Создавать свою атмосферу на площадке, быть открытой, не прятаться от камеры. Ведь ты сидишь, как голая изнутри, а вокруг 10-15 человек — у них свое настроение. Вообще актеры всегда одиноки на площадке. Ты работаешь другим аппаратом, он внутри тебя и его надо настраивать.

Ты смотришь 12 фильмов о ПТСР — в основном американские про Ирак или Вьетнам. Думаешь, как сделать этот ПТСР не так, как его уже делали миллион раз, когда все пьют, кричат, ссорятся и зритель сразу понимает:о, это же ПТСР.

И вот ты делаешь, делаешь, делаешь все это, а потом читаешь о себе: «Сдержанная актерская игра». И думаешь: что?!

Вы были Местный координатор, помогающий организовать работу иностранным журналистам, фотографам, съемочным группам.фиксером в Буче (Рита Бурковская помогала журналистам BBC, — ред.).
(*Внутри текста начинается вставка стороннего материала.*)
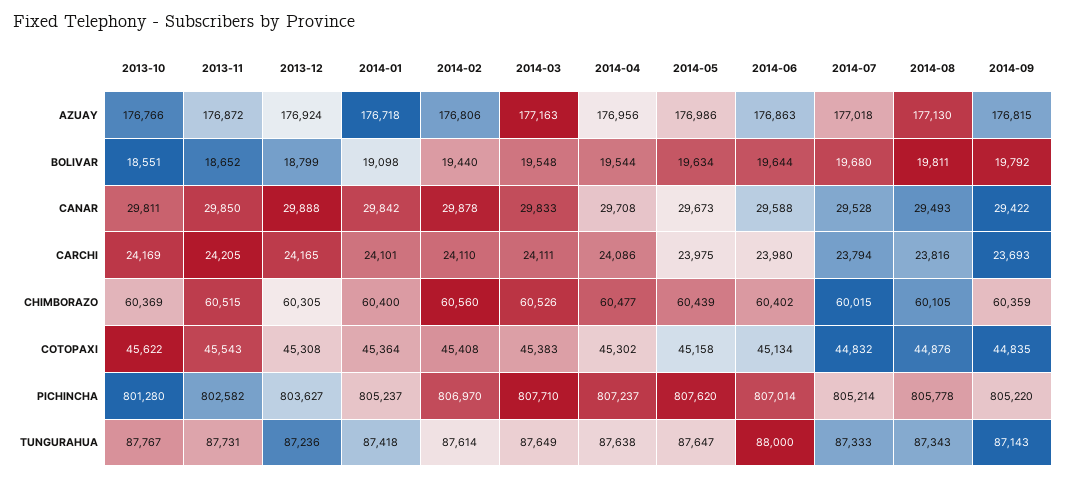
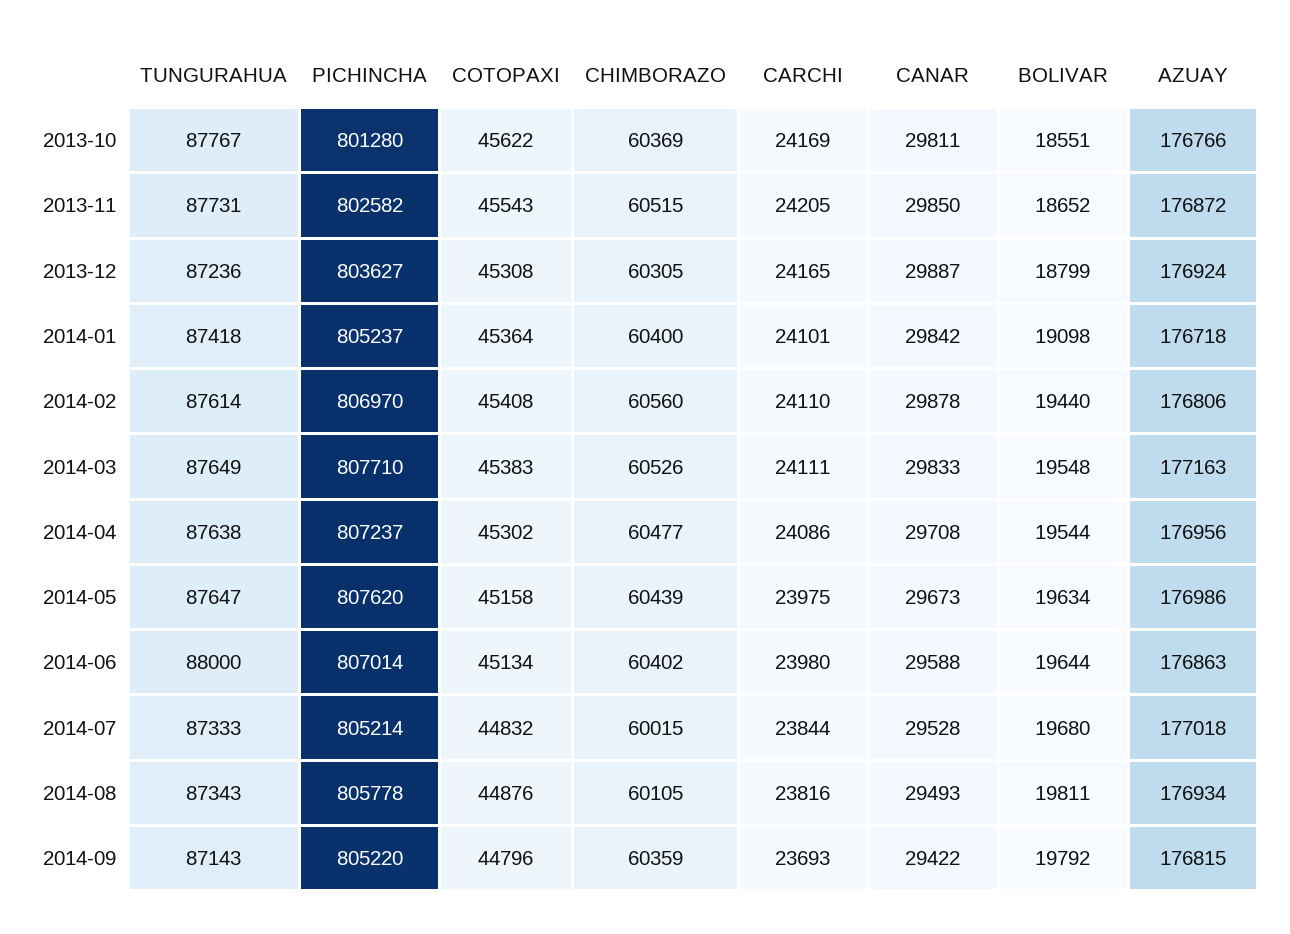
2014-08, AZUAY: 177130 -> 176934
2013-12, CANAR: 29888 -> 29887
2014-07, CARCHI: 23794 -> 23844
2014-09, COTOPAXI: 44835 -> 44796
Как этот опыт помогает в актерской работе?

Ты сталкиваешься с какими-то ситуациями, проживаешь их. И это тебя меняет. Потому что актерство — это не игра эмоций, хотя они тоже есть. Процесс проходит глубже. Эмоция — это что-то на поверхности воды. А внизу целый океан. И протянуть эту внутреннюю линию — интересно для актера.

Всегда ли в актерской работе есть время и возможность подготовиться, как это было в «Видении бабочки»?

Конечно, есть. Ты выбираешь, с кем будешь работать и что будешь делать. У меня два полных метра — для Украины это круто. Первый презентовали на Венецианский кинофестиваль, второй — в Каннах. Мантас отправлял меня учиться иконописи в Лавру, два месяца ходила на занятия.

С Максом мы поехали на фронт, общались с людьми. Я набирала и сбрасывала вес, полгода занималась в тренажерном зале. Меня тренировала, кстати, Настя Конфедерат, аэроразведчица, которая сейчас тоже служит.

Как вам было работать с продолжающейся темой войны? Не появлялось ли ощущение, что для этой темы нужна определенная временная дистанция? Согласились бы сняться в фильме о сегодняшних днях?

Ты идешь на огонь, распространяющийся от режиссера. Это ощутимо, когда человеку есть что сказать и он знает как. Если ты это чувствуешь, согласишься. Я хочу играть то, что мне близко.

Мне кажется, что лучше физики ничто не передаст войну. Хотя все избегают этого. Мне нравился фильм Кристофера Нолана «Дюнкерк». На протяжении всего кино человек бежит, кричит, падает, плавает. Нет основного героя, ты не концентрируешься на драме. А проживаешь войну физически и масштабно.